In Fig. 3 , we show the MSE performance of the equalization schemes from Fig. 2 for a bit rate of R b = 60 Gbit/s. It is readily observed that increasing the bit rate deteriorates the MSE performance for all equalization schemes. However, for the MIMO DFE scheme, the degradation is limited to about 3 dB for both N pr = 1 and N pr = 2, whereas it is much larger for the linear schemes and the SISO DFE schemes. For instance, when N pr = 1, the MIMO DFE schemes outperform the SISO DFE schemes by about 3 dB and the linear MIMO schemes by about 5 dB; when N pr = 2, the MIMO DFE schemes outperform their SISO DFE counterparts and the linear MIMO equalization scheme at the receiver side by more than 3 dB, whereas the difference with the linear MIMO pre-equalization scheme amounts to more than 4 dB. Hence, MIMO pre-equalization with DFE at the receiver side is clearly shown to be a promising technique to help facilitate future high-speed communication over low-cost electrical interconnects. In Fig. 4 , we show the BER versus E s /N 0 for the SISO and MIMO pre-equalization schemes with DFE from Figs. 2 and 3. The BER values are anlytically obtained by averaging the conditional BER over the 10 highest-energy ISI terms and treating the remaining ISI as additive white Gaussian noise (AWGN). Note that we consider the SISO DFE scheme with L pr = 28 such that all schemes have the same complexity in terms of total number of filter taps.

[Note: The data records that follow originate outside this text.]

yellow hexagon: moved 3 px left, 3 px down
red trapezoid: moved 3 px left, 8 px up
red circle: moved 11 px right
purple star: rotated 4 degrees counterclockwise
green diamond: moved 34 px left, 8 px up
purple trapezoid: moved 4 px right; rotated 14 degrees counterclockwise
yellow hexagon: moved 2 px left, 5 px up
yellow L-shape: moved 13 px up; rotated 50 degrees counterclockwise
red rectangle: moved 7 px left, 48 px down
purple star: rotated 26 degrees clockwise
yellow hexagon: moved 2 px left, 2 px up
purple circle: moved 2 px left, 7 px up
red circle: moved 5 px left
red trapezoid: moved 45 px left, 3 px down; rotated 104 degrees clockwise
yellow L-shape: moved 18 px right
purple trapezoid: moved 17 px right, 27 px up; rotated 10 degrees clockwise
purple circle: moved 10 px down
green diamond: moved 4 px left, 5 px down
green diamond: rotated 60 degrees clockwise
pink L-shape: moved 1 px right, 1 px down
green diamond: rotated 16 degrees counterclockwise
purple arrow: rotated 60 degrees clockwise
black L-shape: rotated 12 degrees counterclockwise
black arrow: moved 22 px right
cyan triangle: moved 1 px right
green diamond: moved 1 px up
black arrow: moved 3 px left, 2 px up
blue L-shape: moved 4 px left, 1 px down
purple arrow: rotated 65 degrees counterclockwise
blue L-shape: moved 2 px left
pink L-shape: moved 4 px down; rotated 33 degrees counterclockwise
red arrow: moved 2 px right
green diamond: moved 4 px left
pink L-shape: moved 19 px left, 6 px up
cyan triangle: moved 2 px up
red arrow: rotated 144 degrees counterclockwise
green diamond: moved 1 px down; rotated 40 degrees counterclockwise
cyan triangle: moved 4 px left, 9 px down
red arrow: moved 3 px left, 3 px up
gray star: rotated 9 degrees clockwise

For each scheme and for each value of E s /N 0 , we obtain the optimal sampling phase from the corresponding 1/MSE curves before computing the BER. Considering a target BER of 10 −12 , MIMO DFE outperforms SISO DFE by more than 1 dB at a bit rate of R b = 30 Gbit/s for both N pr = 1 and N pr = 2. In line with the results from Fig. 2 , upsampling by a factor 2 clearly results in an improvement of the BER. At a bit rate of R b = 60 Gbit/s, the SISO DFE schemes do not achieve the target BER due to an error floor, whereas the MIMO pre-equalization schemes with DFE still perform very well. At the target BER, the degradation of the MIMO DFE scheme with N pr = 2 is limited to about 4.5 dB when doubling the bit rate from 30 Gbit/s to 60 Gbit/s per lane.
V. CONCLUSIONS
In this contribution, we derived elegant closed-form expressions for the FIR filters of an MMSE MIMO equalization scheme using linear pre-equalization at the transmitter and DFE at the receiver. We demonstrated how the proposed MIMO equalization scheme greatly outperforms its SISO counterpart, even given a total number of filter taps, when high bit rates are targeted. Therefore, the proposed scheme can be considered a promising technique to help facilitate future high-speed communication over low-cost electrical interconnects.
VI. ACKNOWLEDGEMENTS
Part of this research has been funded by the Interuniversity Attraction Poles Programme initiated by the Belgian Science Policy Office.